3 in 1 Curatorial Mutiny, Part 4
Nylon, London, UK
It’s a bit like a pyramid selling scheme. A gallery gets a curator; this curator gets two other curators; they get some artists to make or further curate some work; these works appropriate other artist’s works; and these works themselves further invoke yet other artists’ works. Or something like that. At least until a formal complaint is made, and the whole thing comes crashing down
- and whoever started it, now working on their tan at the side of a swimming pool, gets arrested.
There was a certain deliberate vagueness about this show’s origin - why, for example, it was ‘Part 4’ was never clarified. Its curators were Goshka Macuga, Gavin Wade (the author of a number of how-to-be-a-curator books) and Per Hüttner - the ‘3 in 1’ of the title. Wade seemed to be the prime mover, although it cannot be said that he originated the show’s premise, as there are precedents elsewhere. It’s the system itself that counts in pyramid selling, and the quality of any actual product - herbal pills, timeshare apartments or art
- is not the point.
The show’s ostensible device was the reciprocal relationship between the curators, each of whom provided a specification for all three to create
a work of art. Hüttner’s, for example, required that a work should be made which ‘visualises/makes problematic the relationship between macropolitics and fitness’. On this basis, he showed Who’s Living in the Past (1999?2001), a photograph of himself jogging in the opposite direction to a left wing demonstration; Macuga, with Heidi Kilpelainen, responded with Healthy Spirit in Healthy Body (2001), a parody of a fitness video; and Wade painted Speculative Fitness Chart No. 1 (2001), a sort of medical observation tracing the imagined relationship between art and society.

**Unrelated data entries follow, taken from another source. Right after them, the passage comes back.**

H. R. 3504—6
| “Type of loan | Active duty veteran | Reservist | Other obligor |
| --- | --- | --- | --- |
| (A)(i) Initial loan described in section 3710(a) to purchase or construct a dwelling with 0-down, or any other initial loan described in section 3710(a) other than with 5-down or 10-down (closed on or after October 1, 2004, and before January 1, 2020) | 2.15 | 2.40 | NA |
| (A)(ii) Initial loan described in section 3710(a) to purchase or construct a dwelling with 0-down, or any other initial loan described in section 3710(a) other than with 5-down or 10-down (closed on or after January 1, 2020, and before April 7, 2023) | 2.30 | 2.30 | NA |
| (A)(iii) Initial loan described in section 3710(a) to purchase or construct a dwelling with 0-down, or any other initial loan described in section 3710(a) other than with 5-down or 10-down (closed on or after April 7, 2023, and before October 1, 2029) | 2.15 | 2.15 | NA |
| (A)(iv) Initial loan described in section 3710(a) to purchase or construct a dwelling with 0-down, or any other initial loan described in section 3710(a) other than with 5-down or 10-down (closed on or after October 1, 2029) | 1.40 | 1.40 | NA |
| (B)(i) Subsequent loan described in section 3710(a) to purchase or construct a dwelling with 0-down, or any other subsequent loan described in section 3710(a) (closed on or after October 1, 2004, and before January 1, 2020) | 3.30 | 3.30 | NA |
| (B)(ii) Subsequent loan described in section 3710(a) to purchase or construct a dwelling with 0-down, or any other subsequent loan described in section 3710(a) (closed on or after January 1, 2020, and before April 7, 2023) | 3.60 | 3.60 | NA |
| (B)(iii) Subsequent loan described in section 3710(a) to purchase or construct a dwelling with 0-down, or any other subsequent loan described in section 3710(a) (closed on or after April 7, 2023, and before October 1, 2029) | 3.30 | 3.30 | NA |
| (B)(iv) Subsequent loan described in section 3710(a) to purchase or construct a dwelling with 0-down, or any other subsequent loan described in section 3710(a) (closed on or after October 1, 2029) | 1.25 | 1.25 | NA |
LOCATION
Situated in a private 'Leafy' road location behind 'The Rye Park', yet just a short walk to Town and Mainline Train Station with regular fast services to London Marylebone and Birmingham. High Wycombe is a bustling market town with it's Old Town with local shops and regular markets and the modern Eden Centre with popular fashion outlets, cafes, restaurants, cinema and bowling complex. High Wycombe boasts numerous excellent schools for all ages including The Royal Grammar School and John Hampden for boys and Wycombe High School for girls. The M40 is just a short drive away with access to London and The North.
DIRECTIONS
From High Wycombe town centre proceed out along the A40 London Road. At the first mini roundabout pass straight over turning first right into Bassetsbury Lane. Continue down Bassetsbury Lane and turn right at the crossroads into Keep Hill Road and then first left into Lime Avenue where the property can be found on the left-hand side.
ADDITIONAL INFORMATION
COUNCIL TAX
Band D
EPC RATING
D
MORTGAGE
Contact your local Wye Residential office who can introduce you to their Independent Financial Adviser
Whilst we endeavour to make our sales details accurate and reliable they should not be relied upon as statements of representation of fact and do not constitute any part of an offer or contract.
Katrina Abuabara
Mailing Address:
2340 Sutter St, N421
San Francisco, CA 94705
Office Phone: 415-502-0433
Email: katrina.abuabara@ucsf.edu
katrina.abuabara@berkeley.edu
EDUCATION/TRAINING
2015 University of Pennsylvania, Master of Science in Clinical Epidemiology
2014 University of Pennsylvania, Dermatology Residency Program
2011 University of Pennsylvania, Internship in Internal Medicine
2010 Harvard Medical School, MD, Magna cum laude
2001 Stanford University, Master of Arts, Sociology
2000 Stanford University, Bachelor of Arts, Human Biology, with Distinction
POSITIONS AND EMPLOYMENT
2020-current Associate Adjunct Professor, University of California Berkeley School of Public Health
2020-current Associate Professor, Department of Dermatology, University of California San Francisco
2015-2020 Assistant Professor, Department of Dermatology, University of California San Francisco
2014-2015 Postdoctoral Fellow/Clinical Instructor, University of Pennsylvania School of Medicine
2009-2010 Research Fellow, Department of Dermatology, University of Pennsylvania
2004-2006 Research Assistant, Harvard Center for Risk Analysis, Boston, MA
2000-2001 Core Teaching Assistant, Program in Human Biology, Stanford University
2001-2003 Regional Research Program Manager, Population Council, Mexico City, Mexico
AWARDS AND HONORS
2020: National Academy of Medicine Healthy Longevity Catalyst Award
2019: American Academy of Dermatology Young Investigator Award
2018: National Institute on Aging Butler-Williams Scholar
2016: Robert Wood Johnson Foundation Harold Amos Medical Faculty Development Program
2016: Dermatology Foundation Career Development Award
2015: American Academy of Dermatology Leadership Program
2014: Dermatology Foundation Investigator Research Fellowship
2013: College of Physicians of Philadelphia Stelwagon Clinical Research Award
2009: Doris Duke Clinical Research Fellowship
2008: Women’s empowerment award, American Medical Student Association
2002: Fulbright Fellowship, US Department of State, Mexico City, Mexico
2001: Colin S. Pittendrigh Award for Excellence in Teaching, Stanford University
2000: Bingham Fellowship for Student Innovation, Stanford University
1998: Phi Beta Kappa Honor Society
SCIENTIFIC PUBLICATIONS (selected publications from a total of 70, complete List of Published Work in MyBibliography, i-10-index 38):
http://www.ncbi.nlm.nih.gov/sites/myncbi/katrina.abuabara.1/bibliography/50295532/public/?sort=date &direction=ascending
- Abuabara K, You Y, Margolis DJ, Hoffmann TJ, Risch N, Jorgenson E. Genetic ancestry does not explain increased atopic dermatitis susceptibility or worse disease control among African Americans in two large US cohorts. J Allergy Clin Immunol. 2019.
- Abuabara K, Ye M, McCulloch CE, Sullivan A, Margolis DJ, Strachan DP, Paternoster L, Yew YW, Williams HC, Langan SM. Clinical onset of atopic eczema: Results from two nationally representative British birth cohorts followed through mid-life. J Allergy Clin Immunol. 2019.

This apparent power sharing between equals was contradicted by the more vertical axis of the show
? a hierarchy of perpetuating power relations - over which the curators were less willing to spell out the details. Wade’s specification required the making of new support plinths to replace those of certain Constantin Brancusi sculptures. As there is nothing in the history of art that requires a new base less than a Brancusi does, this was, of course, a deeply artificial contrivance. Hüttner’s response, A New Support Structure for Princesse X (1) (2001) celebrates such artificiality. A large and unpleasantly egotistical photograph shows his penis sticking ludicrously through the sole of a shoe, on which rests a mirror reflecting the image of Brancusi’s sculpture - a joke on Pablo Picasso’s observation that the Brancusi looks phallic.
The whole effect is wilfully dumb and corrupt, and so, by Hüttner’s criteria, presumably a great success. This chain of highly affected mannerism was concluded, however, by Brancusi having appropriated something himself - the ‘primitive’. Even though faint and far away, the presence of such primary sincerity disturbed the self-conscious surface of Hüttner’s work like a troubling atavism.
It was such sincerity that threatened the show’s otherwise confident mannerism. Macuga and Kilpelainen’s technique was to poke it into submission using comedy. Polish and Finnish respectively, the two glittering stars have an excellent mastery of incorrect English and make ‘bad art’ very well. This, combined with Macuga’s failed attempts to stand on her head, makes for some thrilling TV. After jumping around like idiots and showing us how to make inept sculptures with Play-do, Macuga announces ‘You can even make your [art] into a pot and put flowers into it. So not enough it is a sculpture of healthy spirit, it always has flowers to celebrate the healthy spirit.’ Which, bearing in mind this is a piss take, is true - let’s hope the artworld takes their advice.
Macuga asked that everyone build an iceberg. Wade employed a number of artists to help him build his, and it looks like the cover of the Stone’s Beggar’s Banquet album, remade by a committee - actually, not so bad. Hüttner made a video, and Macuga made Iceberg (2001), a ten-foot pile of collapsed white paper displaying contemporary Inuit drawings within it. Nylon’s elegant new space, Macuga’s iceberg and its drawings all complemented each other well, with the pristine iceberg as the centrepiece of the show. The uncomplicated sincerity of the drawings - like the honesty of William Noah’s Fish Drying on Line (2000) - was not diminished by the usual insincerity, although, true to form, a certain curatorial aggrandisement was present. Macuga borrowed the Inuit drawing collection from Sheila and Jack Butler, who had included their own works amongst those of the Inuit.
Lowest down the curatorial food chain, then, the Inuit artists provided the show’s sustenance, nourishing everyone else - curators, subcurators, collectors, frieze reviewers and all manner of other circling predators.